だから、帰ってきてから、さりげなく切り出すことにしたんだ。
「岡田課長…すごかったね。」
「あぁ、すげぇな…
引き運も強いって思われてんのかもしれないけど、
あの人の努力も半端ねぇって思うよ。」
「しょ、、しょーちゃんもさ?声、かかってるんでしょ?
そういうのチャンスじゃないの?」
これまでに、しょーちゃんにだって何度も海外勤務の話が出てる。。
希望を出したって、なかなか行けるわけじゃないのに、しょーちゃんは海外勤務を断る男って有名になってるぐらい。
「まぁ、チャンスってもな…
海外に行けばいいってもんでもないからな。
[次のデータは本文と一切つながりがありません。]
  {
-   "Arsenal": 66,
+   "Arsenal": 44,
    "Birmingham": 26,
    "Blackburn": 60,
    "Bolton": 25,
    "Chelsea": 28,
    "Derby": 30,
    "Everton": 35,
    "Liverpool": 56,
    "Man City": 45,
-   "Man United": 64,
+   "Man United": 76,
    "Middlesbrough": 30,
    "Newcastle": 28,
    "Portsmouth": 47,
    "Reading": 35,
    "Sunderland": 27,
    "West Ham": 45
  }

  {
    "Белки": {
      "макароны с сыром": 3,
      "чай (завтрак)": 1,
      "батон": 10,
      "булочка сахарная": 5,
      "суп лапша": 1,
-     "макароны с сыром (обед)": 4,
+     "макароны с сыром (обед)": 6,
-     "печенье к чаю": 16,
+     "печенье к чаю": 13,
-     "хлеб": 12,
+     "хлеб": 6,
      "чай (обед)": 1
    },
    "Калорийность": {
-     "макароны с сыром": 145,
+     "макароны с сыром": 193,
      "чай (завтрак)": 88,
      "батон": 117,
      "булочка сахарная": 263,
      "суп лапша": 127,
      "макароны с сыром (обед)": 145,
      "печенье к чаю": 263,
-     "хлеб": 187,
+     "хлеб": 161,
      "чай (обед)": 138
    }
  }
」
しょーちゃんはそう言うけど…。
オレは、自分が足を引っ張ってる気がして、、、。
ずっと、ずっと、気になってたんだ。
それはオレの甘えた過去に原因があった。
*あれは大学に入学して少しした頃*
講義が終わり、オレは教授に呼び止められた。
「じゃ、カフェで待ってるわ…」
しょーちゃんは、そう言うと、さっさと行っちゃうし。
オレは、人見知りを発動させながら、教授のあとをついていったんだけど。
話の半分もわからないまま資料を渡されて、しょーちゃんの待つカフェへと向かう。
「ふぅん、、、。
新体制のカリキュラムねぇ…」
教授から貰った資料には、今年から始まった新体制のカリキュラムについて書かれている。
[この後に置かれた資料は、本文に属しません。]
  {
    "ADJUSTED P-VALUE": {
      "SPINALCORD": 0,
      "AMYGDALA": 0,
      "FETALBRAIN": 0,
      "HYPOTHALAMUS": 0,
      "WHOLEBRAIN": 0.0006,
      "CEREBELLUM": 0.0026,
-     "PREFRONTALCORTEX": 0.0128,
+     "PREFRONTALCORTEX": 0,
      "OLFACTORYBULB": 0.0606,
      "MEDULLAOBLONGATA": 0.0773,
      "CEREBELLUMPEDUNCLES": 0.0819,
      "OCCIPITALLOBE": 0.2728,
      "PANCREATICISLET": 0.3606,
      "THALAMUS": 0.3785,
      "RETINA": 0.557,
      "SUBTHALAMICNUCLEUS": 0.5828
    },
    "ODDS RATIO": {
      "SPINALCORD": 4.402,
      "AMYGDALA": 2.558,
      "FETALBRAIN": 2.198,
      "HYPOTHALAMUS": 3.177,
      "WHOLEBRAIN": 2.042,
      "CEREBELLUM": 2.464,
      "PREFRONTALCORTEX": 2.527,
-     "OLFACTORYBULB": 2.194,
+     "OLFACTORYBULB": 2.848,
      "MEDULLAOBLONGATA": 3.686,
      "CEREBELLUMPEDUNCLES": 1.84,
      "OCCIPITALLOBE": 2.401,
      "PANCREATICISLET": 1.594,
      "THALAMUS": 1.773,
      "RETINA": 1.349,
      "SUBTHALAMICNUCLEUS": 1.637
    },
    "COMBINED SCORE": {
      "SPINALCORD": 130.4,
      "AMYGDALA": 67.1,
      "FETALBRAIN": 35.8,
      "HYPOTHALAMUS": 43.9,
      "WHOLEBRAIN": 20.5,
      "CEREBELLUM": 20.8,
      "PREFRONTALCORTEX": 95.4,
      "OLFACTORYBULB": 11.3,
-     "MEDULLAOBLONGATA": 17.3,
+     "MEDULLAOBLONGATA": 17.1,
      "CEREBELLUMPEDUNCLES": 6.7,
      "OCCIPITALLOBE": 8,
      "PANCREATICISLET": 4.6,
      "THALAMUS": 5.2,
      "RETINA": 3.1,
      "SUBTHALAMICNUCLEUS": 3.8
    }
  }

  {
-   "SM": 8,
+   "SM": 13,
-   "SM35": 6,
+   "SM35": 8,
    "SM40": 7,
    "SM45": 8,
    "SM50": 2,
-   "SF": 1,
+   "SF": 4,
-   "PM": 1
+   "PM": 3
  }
一般的な留学やホームスティとは少し違うって言われたんだけど。
「そのまま単位も取れるって言われたんだけどさ?」
「学部留学みたいなもんか…
いいんじゃない?
行ってみたら?
選ばれたんだろ?」
「そうだけど…」
入学して、まだ大学にも慣れてなかった。
しょーちゃんに合わせて、ちょっと無理をしたから、
勉強だって、、、ついていけるか不安だし。
「チャンスじゃん…
チャンスは無駄にしないほうがいいと思うし。
2ヶ月だけだろ?」
だけだろって・・・・。
「2ヶ月も、だよ!
2ヶ月も、しょーちゃんと…」
離ればなれになりたくない。
甘えてるってわかってるけど。
チャンスとか勉強とか大切だって知ってるけど。
でも、しょーちゃんが『行くな!』なんて言うわけないよね。
ちょっとは期待してたんだけどな。
高校生の時、しょーちゃんのパパが海外勤務になった時だって、家出するみたいに、すぐに戻ってきてくれたから。
「行きたく、、な、、ぃ…」
ううん、行きたくないわけじゃない。
しょーちゃんと一緒なら、だったら、すぐに決められる。
でも、大学生にもなったオレは、
そんな甘えたことを言ってはいけないって思ってた。